A Career In The Salvation Army
Reward
The Estevan Mercury, Wednesday, September
29, 1971
Mr.
Louis Bourquin, Senior, will be celebrating his 77th birthday on
the 22nd of November of this year. He is a man with a strong handshake,
thin of frame, and sports a full head of white hair. As he reminisced about
his life – particularly those years with the Salvation Army – there was a
distinct vitality in his voice that clearly said he had led a full and prosperous
life. Mr. Bourquin was born in 1894, in the small industrial town of Valentigney,
France, a few kilometers from the Swiss border. His father, who was a factory
worker, realized the limited opportunities his job offered; and rather than
stay at a position that promised little or no advancement, he decided to pull
up stakes.
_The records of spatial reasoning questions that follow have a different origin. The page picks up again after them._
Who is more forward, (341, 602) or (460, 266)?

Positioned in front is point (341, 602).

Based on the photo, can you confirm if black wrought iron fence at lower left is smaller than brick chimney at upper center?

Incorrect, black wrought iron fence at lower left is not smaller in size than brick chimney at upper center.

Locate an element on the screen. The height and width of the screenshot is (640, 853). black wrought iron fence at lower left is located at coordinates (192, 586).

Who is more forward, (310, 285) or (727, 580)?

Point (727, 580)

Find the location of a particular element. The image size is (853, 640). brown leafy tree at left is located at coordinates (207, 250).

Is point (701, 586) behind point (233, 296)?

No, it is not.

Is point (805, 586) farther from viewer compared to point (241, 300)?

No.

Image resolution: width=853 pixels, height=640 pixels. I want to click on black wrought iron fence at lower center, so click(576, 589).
In 1910 the Bourquin family, consisting of the parents, two sons
and three daughters left France and immigrated to Canada. They settled on
a Saskatchewan farm three miles southeast of Estevan. At that time Louis’s
mother was the single member of the family able to speak English. For the
others, it was a learning process. Louis aided himself by a number of correspondence
courses in English and discovered that for a lad of 15, it was not all that
difficult to absorb the new language. He was not aware of it at that time,
but his formal education had come to an end.